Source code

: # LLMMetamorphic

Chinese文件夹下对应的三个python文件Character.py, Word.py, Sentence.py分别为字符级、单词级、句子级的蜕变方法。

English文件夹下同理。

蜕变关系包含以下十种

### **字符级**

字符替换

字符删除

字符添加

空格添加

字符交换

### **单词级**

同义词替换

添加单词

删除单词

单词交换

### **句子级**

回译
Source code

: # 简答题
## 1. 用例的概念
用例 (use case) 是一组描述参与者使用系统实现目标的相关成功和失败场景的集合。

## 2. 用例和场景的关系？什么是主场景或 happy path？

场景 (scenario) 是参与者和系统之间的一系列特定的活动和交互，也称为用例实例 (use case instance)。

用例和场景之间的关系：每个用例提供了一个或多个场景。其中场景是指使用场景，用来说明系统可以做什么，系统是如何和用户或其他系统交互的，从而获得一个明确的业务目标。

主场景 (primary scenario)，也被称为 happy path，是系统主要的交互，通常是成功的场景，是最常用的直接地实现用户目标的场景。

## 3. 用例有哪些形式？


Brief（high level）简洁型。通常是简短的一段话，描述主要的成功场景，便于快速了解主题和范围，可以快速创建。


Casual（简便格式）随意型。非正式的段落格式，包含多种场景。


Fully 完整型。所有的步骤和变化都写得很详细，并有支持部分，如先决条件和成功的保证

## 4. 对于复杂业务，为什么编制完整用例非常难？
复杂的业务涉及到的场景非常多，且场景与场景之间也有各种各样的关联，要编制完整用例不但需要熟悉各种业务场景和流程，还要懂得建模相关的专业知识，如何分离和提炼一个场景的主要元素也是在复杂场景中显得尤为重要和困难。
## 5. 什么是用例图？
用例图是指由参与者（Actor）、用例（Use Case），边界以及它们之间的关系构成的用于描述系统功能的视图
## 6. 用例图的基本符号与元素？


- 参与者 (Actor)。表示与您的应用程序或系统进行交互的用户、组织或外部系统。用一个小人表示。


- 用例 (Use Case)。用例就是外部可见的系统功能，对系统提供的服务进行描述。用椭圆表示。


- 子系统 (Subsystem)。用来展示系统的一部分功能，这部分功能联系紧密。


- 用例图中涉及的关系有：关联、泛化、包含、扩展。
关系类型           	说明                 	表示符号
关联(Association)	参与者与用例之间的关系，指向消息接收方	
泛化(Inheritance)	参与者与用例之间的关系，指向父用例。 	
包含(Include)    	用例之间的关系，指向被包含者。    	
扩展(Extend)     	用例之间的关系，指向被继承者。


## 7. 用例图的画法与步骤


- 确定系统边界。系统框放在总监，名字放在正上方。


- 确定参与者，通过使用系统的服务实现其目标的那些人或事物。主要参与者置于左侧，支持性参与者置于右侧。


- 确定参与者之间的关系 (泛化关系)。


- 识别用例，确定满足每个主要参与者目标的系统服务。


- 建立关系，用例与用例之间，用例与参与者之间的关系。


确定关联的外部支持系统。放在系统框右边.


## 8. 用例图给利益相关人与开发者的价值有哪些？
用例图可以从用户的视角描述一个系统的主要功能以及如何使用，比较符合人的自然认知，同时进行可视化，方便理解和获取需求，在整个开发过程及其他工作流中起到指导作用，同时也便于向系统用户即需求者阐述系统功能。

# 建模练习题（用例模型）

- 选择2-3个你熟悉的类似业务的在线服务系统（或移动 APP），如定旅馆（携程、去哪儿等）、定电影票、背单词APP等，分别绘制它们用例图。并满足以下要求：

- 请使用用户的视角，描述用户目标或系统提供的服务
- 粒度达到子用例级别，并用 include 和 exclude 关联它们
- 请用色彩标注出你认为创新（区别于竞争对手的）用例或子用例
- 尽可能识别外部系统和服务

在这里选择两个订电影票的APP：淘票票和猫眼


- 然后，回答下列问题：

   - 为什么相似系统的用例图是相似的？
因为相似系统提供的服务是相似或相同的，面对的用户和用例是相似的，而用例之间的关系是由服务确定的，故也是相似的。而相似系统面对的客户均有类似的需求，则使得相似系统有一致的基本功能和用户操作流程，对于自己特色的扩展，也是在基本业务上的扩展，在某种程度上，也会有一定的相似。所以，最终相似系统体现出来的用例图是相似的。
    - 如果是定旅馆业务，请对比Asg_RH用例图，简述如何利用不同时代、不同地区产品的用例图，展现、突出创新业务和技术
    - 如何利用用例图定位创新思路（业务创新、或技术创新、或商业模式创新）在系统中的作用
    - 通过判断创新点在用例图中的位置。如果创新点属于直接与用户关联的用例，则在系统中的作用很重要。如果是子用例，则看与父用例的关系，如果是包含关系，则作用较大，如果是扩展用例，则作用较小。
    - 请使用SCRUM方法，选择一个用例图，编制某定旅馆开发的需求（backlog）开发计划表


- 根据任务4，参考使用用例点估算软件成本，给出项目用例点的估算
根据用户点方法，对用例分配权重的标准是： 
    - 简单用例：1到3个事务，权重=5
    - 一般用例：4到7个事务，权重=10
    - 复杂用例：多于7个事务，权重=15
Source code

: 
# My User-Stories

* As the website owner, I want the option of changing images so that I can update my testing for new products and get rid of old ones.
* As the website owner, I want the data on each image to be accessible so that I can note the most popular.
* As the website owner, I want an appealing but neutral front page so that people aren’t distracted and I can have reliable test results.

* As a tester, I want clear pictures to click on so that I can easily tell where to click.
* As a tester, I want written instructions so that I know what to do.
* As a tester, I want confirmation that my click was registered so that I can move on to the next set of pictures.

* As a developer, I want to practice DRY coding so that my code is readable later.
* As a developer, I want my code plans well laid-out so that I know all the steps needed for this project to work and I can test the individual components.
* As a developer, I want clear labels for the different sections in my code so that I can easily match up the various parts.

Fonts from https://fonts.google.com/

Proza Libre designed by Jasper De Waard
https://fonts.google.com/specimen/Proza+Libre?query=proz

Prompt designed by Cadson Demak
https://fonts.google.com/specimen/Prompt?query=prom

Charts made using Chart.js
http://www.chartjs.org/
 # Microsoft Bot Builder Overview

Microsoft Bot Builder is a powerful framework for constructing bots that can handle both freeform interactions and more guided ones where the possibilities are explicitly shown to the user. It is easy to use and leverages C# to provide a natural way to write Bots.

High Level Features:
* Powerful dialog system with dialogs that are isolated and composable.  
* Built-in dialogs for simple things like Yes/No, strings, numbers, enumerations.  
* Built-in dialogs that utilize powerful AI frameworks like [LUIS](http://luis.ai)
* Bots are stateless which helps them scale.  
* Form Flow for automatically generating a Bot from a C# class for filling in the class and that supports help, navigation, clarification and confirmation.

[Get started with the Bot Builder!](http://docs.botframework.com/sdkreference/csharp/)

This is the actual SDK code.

===============

§ **WHAT YOU HAVE TO DO**
Your answer must be the complete listing, reproduced exactly.

§ **RESULT**
Source code

: # LLMMetamorphic

Chinese文件夹下对应的三个python文件Character.py, Word.py, Sentence.py分别为字符级、单词级、句子级的蜕变方法。

English文件夹下同理。

蜕变关系包含以下十种

### **字符级**

字符替换

字符删除

字符添加

空格添加

字符交换

### **单词级**

同义词替换

添加单词

删除单词

单词交换

### **句子级**

回译
Source code

: # 简答题
## 1. 用例的概念
用例 (use case) 是一组描述参与者使用系统实现目标的相关成功和失败场景的集合。

## 2. 用例和场景的关系？什么是主场景或 happy path？

场景 (scenario) 是参与者和系统之间的一系列特定的活动和交互，也称为用例实例 (use case instance)。

用例和场景之间的关系：每个用例提供了一个或多个场景。其中场景是指使用场景，用来说明系统可以做什么，系统是如何和用户或其他系统交互的，从而获得一个明确的业务目标。

主场景 (primary scenario)，也被称为 happy path，是系统主要的交互，通常是成功的场景，是最常用的直接地实现用户目标的场景。

## 3. 用例有哪些形式？


Brief（high level）简洁型。通常是简短的一段话，描述主要的成功场景，便于快速了解主题和范围，可以快速创建。


Casual（简便格式）随意型。非正式的段落格式，包含多种场景。


Fully 完整型。所有的步骤和变化都写得很详细，并有支持部分，如先决条件和成功的保证

## 4. 对于复杂业务，为什么编制完整用例非常难？
复杂的业务涉及到的场景非常多，且场景与场景之间也有各种各样的关联，要编制完整用例不但需要熟悉各种业务场景和流程，还要懂得建模相关的专业知识，如何分离和提炼一个场景的主要元素也是在复杂场景中显得尤为重要和困难。
## 5. 什么是用例图？
用例图是指由参与者（Actor）、用例（Use Case），边界以及它们之间的关系构成的用于描述系统功能的视图
## 6. 用例图的基本符号与元素？


- 参与者 (Actor)。表示与您的应用程序或系统进行交互的用户、组织或外部系统。用一个小人表示。


- 用例 (Use Case)。用例就是外部可见的系统功能，对系统提供的服务进行描述。用椭圆表示。


- 子系统 (Subsystem)。用来展示系统的一部分功能，这部分功能联系紧密。


- 用例图中涉及的关系有：关联、泛化、包含、扩展。
关系类型           	说明                 	表示符号
关联(Association)	参与者与用例之间的关系，指向消息接收方	
泛化(Inheritance)	参与者与用例之间的关系，指向父用例。 	
包含(Include)    	用例之间的关系，指向被包含者。    	
扩展(Extend)     	用例之间的关系，指向被继承者。


## 7. 用例图的画法与步骤


- 确定系统边界。系统框放在总监，名字放在正上方。


- 确定参与者，通过使用系统的服务实现其目标的那些人或事物。主要参与者置于左侧，支持性参与者置于右侧。


- 确定参与者之间的关系 (泛化关系)。


- 识别用例，确定满足每个主要参与者目标的系统服务。


- 建立关系，用例与用例之间，用例与参与者之间的关系。


确定关联的外部支持系统。放在系统框右边.


## 8. 用例图给利益相关人与开发者的价值有哪些？
用例图可以从用户的视角描述一个系统的主要功能以及如何使用，比较符合人的自然认知，同时进行可视化，方便理解和获取需求，在整个开发过程及其他工作流中起到指导作用，同时也便于向系统用户即需求者阐述系统功能。

# 建模练习题（用例模型）

- 选择2-3个你熟悉的类似业务的在线服务系统（或移动 APP），如定旅馆（携程、去哪儿等）、定电影票、背单词APP等，分别绘制它们用例图。并满足以下要求：

- 请使用用户的视角，描述用户目标或系统提供的服务
- 粒度达到子用例级别，并用 include 和 exclude 关联它们
- 请用色彩标注出你认为创新（区别于竞争对手的）用例或子用例
- 尽可能识别外部系统和服务

在这里选择两个订电影票的APP：淘票票和猫眼


- 然后，回答下列问题：

   - 为什么相似系统的用例图是相似的？
因为相似系统提供的服务是相似或相同的，面对的用户和用例是相似的，而用例之间的关系是由服务确定的，故也是相似的。而相似系统面对的客户均有类似的需求，则使得相似系统有一致的基本功能和用户操作流程，对于自己特色的扩展，也是在基本业务上的扩展，在某种程度上，也会有一定的相似。所以，最终相似系统体现出来的用例图是相似的。
    - 如果是定旅馆业务，请对比Asg_RH用例图，简述如何利用不同时代、不同地区产品的用例图，展现、突出创新业务和技术
    - 如何利用用例图定位创新思路（业务创新、或技术创新、或商业模式创新）在系统中的作用
    - 通过判断创新点在用例图中的位置。如果创新点属于直接与用户关联的用例，则在系统中的作用很重要。如果是子用例，则看与父用例的关系，如果是包含关系，则作用较大，如果是扩展用例，则作用较小。
    - 请使用SCRUM方法，选择一个用例图，编制某定旅馆开发的需求（backlog）开发计划表


- 根据任务4，参考使用用例点估算软件成本，给出项目用例点的估算
根据用户点方法，对用例分配权重的标准是： 
    - 简单用例：1到3个事务，权重=5
    - 一般用例：4到7个事务，权重=10
    - 复杂用例：多于7个事务，权重=15
Source code

: 
# My User-Stories

* As the website owner, I want the option of changing images so that I can update my testing for new products and get rid of old ones.
* As the website owner, I want the data on each image to be accessible so that I can note the most popular.
* As the website owner, I want an appealing but neutral front page so that people aren’t distracted and I can have reliable test results.

* As a tester, I want clear pictures to click on so that I can easily tell where to click.
* As a tester, I want written instructions so that I know what to do.
* As a tester, I want confirmation that my click was registered so that I can move on to the next set of pictures.

* As a developer, I want to practice DRY coding so that my code is readable later.
* As a developer, I want my code plans well laid-out so that I know all the steps needed for this project to work and I can test the individual components.
* As a developer, I want clear labels for the different sections in my code so that I can easily match up the various parts.

Fonts from https://fonts.google.com/

Proza Libre designed by Jasper De Waard
https://fonts.google.com/specimen/Proza+Libre?query=proz

Prompt designed by Cadson Demak
https://fonts.google.com/specimen/Prompt?query=prom

Charts made using Chart.js
http://www.chartjs.org/
 # Microsoft Bot Builder Overview

Microsoft Bot Builder is a powerful framework for constructing bots that can handle both freeform interactions and more guided ones where the possibilities are explicitly shown to the user. It is easy to use and leverages C# to provide a natural way to write Bots.

High Level Features:
* Powerful dialog system with dialogs that are isolated and composable.  
* Built-in dialogs for simple things like Yes/No, strings, numbers, enumerations.  
* Built-in dialogs that utilize powerful AI frameworks like [LUIS](http://luis.ai)
* Bots are stateless which helps them scale.  
* Form Flow for automatically generating a Bot from a C# class for filling in the class and that supports help, navigation, clarification and confirmation.

[Get started with the Bot Builder!](http://docs.botframework.com/sdkreference/csharp/)

This is the actual SDK code.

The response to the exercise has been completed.